When should you just enjoy the moment as opposed to taking a picture of it? We have all become Isherwood’s human camera—passively recording everything we see, saving the images to be looked at later. I wonder if we shoot pictures for enjoyment, to remember what we’ve done and where we’ve been, or as a compulsion, a way to own the experience, or conversely, perhaps a way to evade it.
At family gatherings, tourist destinations, graduations or just about anyplace or time that’s significant, people pull out a picture-taking device and record what they see. (For fun, when I go on vacation, I often take pictures of people taking pictures of their experience.) As some writers on photography have noted, it may be a way to show ownership of the experience. You take a picture in order to share with others what you did and what you saw; it is a type of proof of an ownership of that time and place.
But as I learned from hauling around all my camera equipment during vacations, I am taken out of the experiential moment when I mitigate it by photographing it. Even in those seconds when I put camera to eye I am removing myself from the experience of just seeing, of just being there.

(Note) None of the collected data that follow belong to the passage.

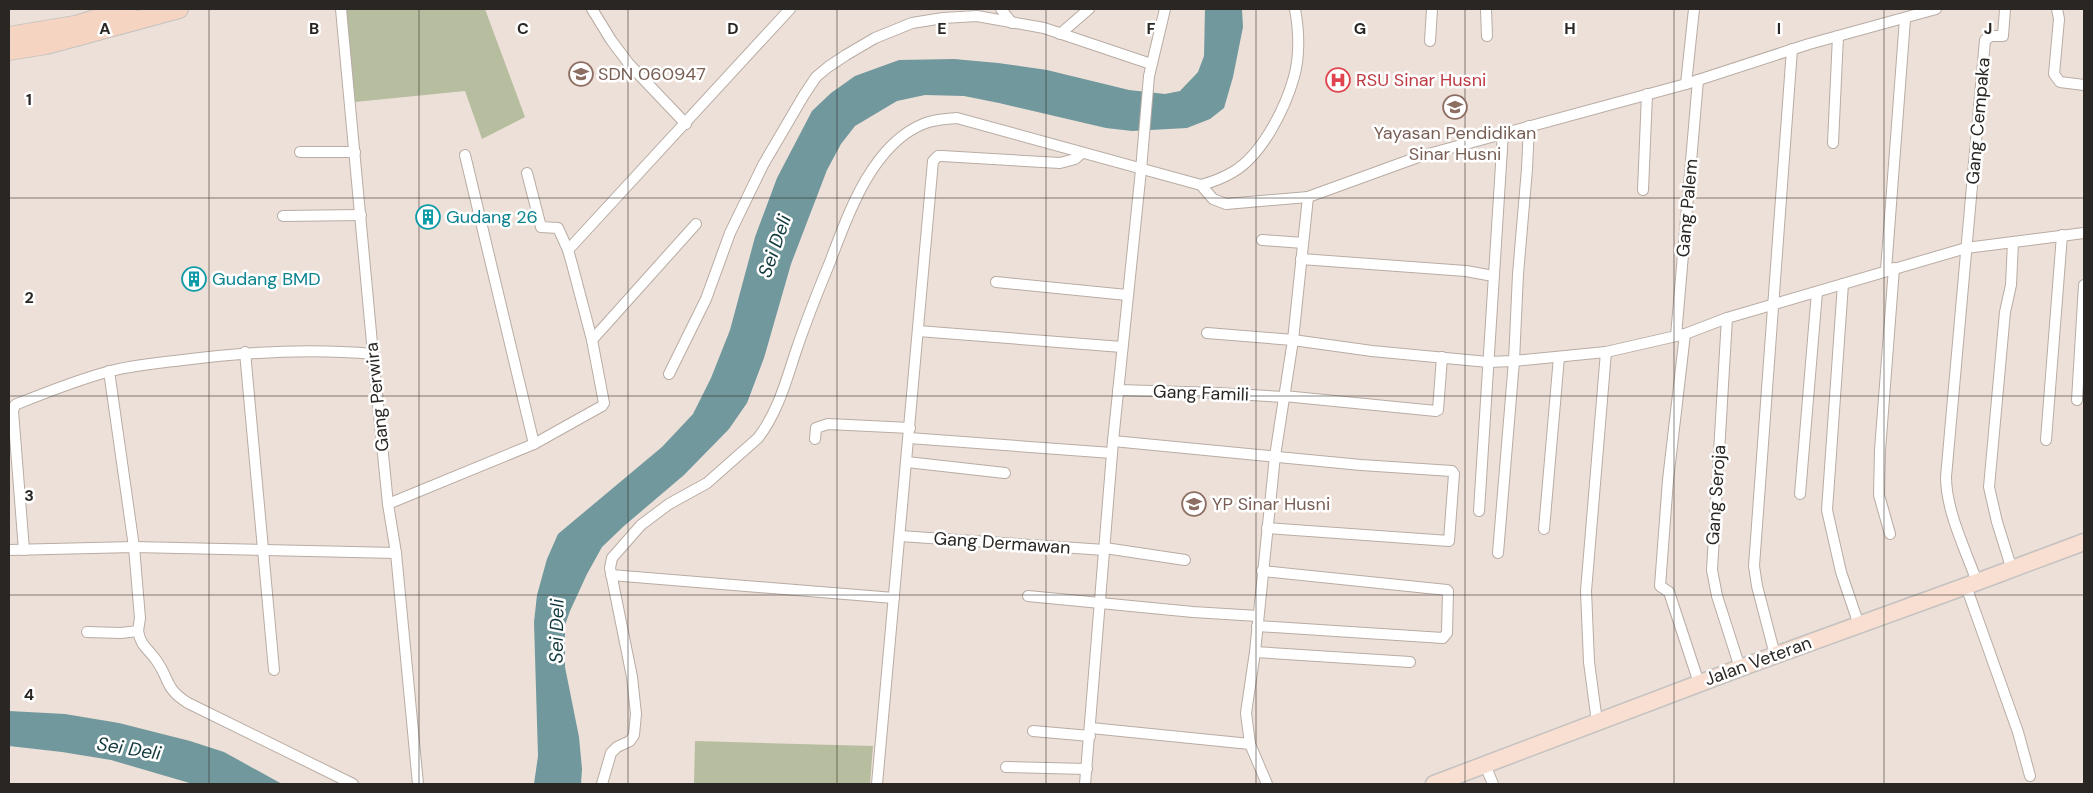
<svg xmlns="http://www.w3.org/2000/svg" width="2093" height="793" font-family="'DM Sans',sans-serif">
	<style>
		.green { fill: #b7bd9f }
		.water { fill: #71989d }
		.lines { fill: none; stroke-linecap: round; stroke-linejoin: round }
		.minor-casing { stroke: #b8aca4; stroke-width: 12 }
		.primary-casing { stroke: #c3c2c1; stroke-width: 19 }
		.trunk-casing { stroke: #c3c2c1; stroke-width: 20 }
		.minor { stroke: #fff; stroke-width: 10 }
		.primary { stroke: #f8dfd1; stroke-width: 16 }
		.trunk { stroke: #f6d4c2; stroke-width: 18 }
		.grid { fill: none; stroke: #2a2623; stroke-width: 1; stroke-opacity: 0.55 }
		.labels { text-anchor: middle; stroke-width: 5; stroke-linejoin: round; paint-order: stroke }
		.education-label { font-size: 18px; fill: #785e54; stroke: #fff; text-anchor: start }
		.health-label { font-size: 18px; fill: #be3a42; stroke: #fff; text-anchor: start }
		.street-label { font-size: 18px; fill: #2a2623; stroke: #fff }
		.culture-label { font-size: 18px; fill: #0d838f; stroke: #fff; text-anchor: start }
		.water-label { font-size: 19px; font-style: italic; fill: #11393d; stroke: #fff }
		.grid-label { font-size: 16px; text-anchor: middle; font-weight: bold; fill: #2a2623; stroke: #fff; stroke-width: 5; stroke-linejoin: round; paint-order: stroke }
	</style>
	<rect width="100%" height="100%" fill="#ede0d8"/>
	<g class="green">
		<polygon points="346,9 485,9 525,117 482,139 465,91 355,102"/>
		<polygon points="695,741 873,746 870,784 694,784"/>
	</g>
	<g class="water">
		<polygon points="1205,9 1242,9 1243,27 1233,77 1224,108 1210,119 1187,128 1132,131 1106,128 999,103 964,96 925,95 897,101 855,126 841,144 827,170 791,264 764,358 747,403 729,429 684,475 624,526 602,547 587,574 570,611 565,625 565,667 579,737 582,769 581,784 534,784 538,756 534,622 537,595 547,559 558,534 662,447 693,414 711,378 730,330 755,237 777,178 812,111 831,93 855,76 899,60 954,59 998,63 1047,70 1129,90 1165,94 1180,91 1198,72 1204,56"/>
		<polygon points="9,711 65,714 119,723 190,741 224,752 282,784 193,784 111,760 62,752 9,746"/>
	</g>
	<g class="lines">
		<g class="minor-casing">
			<g id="minor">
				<polyline points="341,9 373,354 388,504 396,553 418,784"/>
				<polyline points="592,9 611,40 629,64 686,124"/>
				<polyline points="1001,9 1012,23"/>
				<polyline points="1486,9 1487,36"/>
				<polyline points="2057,9 2059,19 2054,74 2060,82 2084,85"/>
				<polyline points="1060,34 1089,9"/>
				<polyline points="1430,41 1432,9"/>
				<polyline points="1686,84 1694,9"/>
				<polyline points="1833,143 1838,36"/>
				<polyline points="300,152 355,152"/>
				<polyline points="465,155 534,444"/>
				<polyline points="1201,185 1213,199 1226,204 1308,197 1421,156 1686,84 1809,44 1936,9"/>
				<polyline points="1643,190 1647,94"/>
				<polyline points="283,216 361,215"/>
				<polyline points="1262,240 1303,243"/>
				<polyline points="568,250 790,9"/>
				<polyline points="1301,259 1466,271 1493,276"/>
				<polyline points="1886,270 1905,19"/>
				<polyline points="996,282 1127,295"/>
				<polyline points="1843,284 1827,510 1841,572 1859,625"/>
				<polyline points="1727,318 1712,570 1717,596 1740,668"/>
				<polyline points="918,331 1122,347"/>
				<polyline points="1207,333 1293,340 1372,351 1488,362 1514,361 1606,352 1685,334 1727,318 1966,248 2084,233"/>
				<polyline points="1685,334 1668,480 1660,586 1669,592 1699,683"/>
				<polyline points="1676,336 1698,80"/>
				<polyline points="592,340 696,224"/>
				<polyline points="245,352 274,670"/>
				<polyline points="669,374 706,299 730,233 763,165 804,95 816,77 828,67 846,55 875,38 912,23 943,18 977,16 1044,28 1151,64"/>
				<polyline points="1118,390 1218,393 1284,397"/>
				<polyline points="1284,396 1436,411 1438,410 1442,357"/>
				<polyline points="2077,400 2084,285"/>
				<polyline points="909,438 1112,453"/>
				<polyline points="815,439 816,428 828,424 910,428"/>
				<polyline points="2046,440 2062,235"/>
				<polyline points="1113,441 1361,465 1452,471 1454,474 1449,541 1267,528"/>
				<polyline points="907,462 1005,473"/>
				<polyline points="1800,494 1817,292"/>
				<polyline points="388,504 534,444 602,406 604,403 592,340 572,264 568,250 558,228 541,227 527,173"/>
				<polyline points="1479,511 1503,133"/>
				<polyline points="1544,529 1559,357"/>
				<polyline points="1890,534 1879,495 1880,450 1894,268"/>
				<polyline points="900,536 1105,550"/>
				<polyline points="1105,548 1185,560"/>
				<polyline points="9,550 134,547 396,553"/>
				<path d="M24,550L13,411L15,405L17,404C47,392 77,380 107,372C132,365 158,363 183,360C246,352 309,348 373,354"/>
				<polyline points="1498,553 1514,361 1518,274 1527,169 1529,126"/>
				<polyline points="2012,570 1997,522 1989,487 2005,312 2011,285 2013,242"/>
				<polyline points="611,575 894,598"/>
				<path d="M1977,582C1966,551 1946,511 1946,477L1985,40L1991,36H2003L2005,9"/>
				<polyline points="1966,586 2018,732 2030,776"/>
				<polyline points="1028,596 1193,612 1258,616"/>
				<polyline points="1257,626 1443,638 1447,633 1448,591 1447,590 1262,571"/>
				<path d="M138,631C141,647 148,648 156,660C170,679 164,688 188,703L353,784"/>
				<polyline points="87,632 121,633 138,631 140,618 134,547 109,371"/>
				<polyline points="1255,652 1410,662"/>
				<polyline points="1775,655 1757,586 1754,566 1792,49"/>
				<polyline points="1597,722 1589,662 1586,591 1606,352"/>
				<polyline points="1091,728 1250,744"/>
				<polyline points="1033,731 1090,736"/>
				<polyline points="1485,765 1493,784"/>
				<polyline points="1006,767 1087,769"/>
				<path d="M602,784L611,753L617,747L630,741L634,735L636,714L632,677L610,568L612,558L641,525L669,504L707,483L758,438C778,412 786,381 796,351C806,321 818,291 830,262C848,214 872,145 923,124C934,119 946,119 957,118L1201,185C1212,182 1223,178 1233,172C1262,155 1285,109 1294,77C1300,55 1299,31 1295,9"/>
				<polyline points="877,784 933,161 938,156 942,156 1060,163 1075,159 1082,153"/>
				<polyline points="1085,784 1113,441 1141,170 1149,76 1165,9"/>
				<polyline points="1267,784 1250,744 1246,713 1255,652 1275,456 1293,340 1308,197"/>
			</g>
		</g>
		<g class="primary-casing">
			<polyline id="primary" points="1434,784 1740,668 1977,582 2084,542"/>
		</g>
		<g class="trunk-casing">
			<g id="trunk">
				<polyline points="9,36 75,25 128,9"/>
				<polyline points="9,51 46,45 179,9"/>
			</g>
		</g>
		<use href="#minor" class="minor"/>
		<use href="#primary" class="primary"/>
		<use href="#trunk" class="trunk"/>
	</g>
	<path class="grid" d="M209,9V784M419,9V784M628,9V784M837,9V784M1046,9V784M1256,9V784M1465,9V784M1674,9V784M1884,9V784M9,198H2084M9,396H2084M9,595H2084"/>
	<defs>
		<g id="school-ring" transform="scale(1.25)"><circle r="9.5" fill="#fff" stroke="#8d6e63" stroke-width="1.5"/><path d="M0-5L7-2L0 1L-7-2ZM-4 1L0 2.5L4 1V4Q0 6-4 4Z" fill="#8d6e63"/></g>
		<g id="hospital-ring" transform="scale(1.25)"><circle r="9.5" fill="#fff" stroke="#e0444e" stroke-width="1.5"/><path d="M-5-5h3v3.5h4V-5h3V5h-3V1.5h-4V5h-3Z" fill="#e0444e"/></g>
		<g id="building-ring" transform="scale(1.25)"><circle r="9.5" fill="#fff" stroke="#0f9aa8" stroke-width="1.5"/><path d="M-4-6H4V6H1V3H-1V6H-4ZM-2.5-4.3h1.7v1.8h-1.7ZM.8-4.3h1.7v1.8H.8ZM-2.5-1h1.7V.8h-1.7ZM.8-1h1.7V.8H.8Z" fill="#0f9aa8"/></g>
	</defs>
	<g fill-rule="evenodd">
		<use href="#school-ring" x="581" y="74"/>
		<use href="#hospital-ring" x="1338" y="80"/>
		<use href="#school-ring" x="1455" y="107"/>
		<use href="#building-ring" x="428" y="217"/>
		<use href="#building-ring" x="194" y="279"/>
		<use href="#school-ring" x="1194" y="504"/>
	</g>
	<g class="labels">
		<g class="education-label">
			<text x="598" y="80">SDN 060947</text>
			<text x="1455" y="139" text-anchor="middle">Yayasan Pendidikan<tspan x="1455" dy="21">Sinar Husni</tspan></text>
			<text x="1212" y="510">YP Sinar Husni</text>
		</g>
		<g class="health-label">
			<text x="1356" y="86">RSU Sinar Husni</text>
		</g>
		<g class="street-label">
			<text transform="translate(1978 121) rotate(-85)" y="6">Gang Cempaka</text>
			<text transform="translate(1687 208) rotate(-85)" y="6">Gang Palem</text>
			<text transform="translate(1201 393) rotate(2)" y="6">Gang Famili</text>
			<text transform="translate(377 397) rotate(-96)" y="6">Gang Perwira</text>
			<text transform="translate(1716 495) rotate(-86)" y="6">Gang Seroja</text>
			<text transform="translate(1002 543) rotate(4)" y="6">Gang Dermawan</text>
			<text transform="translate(1758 661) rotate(-20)" y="6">Jalan Veteran</text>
		</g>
		<g class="culture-label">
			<text x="446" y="223">Gudang 26</text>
			<text x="212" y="285">Gudang BMD</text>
		</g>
		<g class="water-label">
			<text transform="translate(774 246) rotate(-71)" y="7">Sei Deli</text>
			<text transform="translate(556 631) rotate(-89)" y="7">Sei Deli</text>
			<text transform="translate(129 748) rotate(9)" y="7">Sei Deli</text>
		</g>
	</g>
	<g class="grid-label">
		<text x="105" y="34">A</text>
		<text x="314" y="34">B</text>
		<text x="523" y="34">C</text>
		<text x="733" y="34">D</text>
		<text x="942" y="34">E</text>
		<text x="1151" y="34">F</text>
		<text x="1360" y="34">G</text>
		<text x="1570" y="34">H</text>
		<text x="1779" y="34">I</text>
		<text x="1988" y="34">J</text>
		<text x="29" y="105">1</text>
		<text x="29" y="303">2</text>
		<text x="29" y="501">3</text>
		<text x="29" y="700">4</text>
	</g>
	<rect width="2093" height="793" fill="none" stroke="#2a2623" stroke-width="20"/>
</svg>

When I photograph something my mind is engaged with manipulating the camera, with getting the right shot. I am in the process of constructing a time and a place that I want to remember. All the activities involved in taking a picture removes me from participating in what originally brought me to that spot: its beauty, its transcendence, its serenity, its ability to relax me. Those intangible things that I may gain by just looking and enjoying are exchanged for the ability to document my visual perception of that place.
This is true too of those events we attend as a matter of social interaction. When I photograph events either as a favor or as part of my living, I find that the camera I carry activates a kind of force field. It helps me limit interacting at the event I’m there to document. I become involved with taking the picture and manipulating the camera. The event itself, with all that goes on, is the subject, to be sure, but I am uninvolved with what goes on except to the extent that I’m recording it. Having a camera and taking pictures makes you an outsider, an observer, not a participant. I am there to get the best pictures of the people, the space, the interactions, the theater of it, and so I have to be in a different psychological space from those who are there to partake.
So, what do you get out of taking pictures at a family gathering or during a vacation you’ve been looking forward to? What do you bring home: proof of ownership, or firsthand memories of a life lived?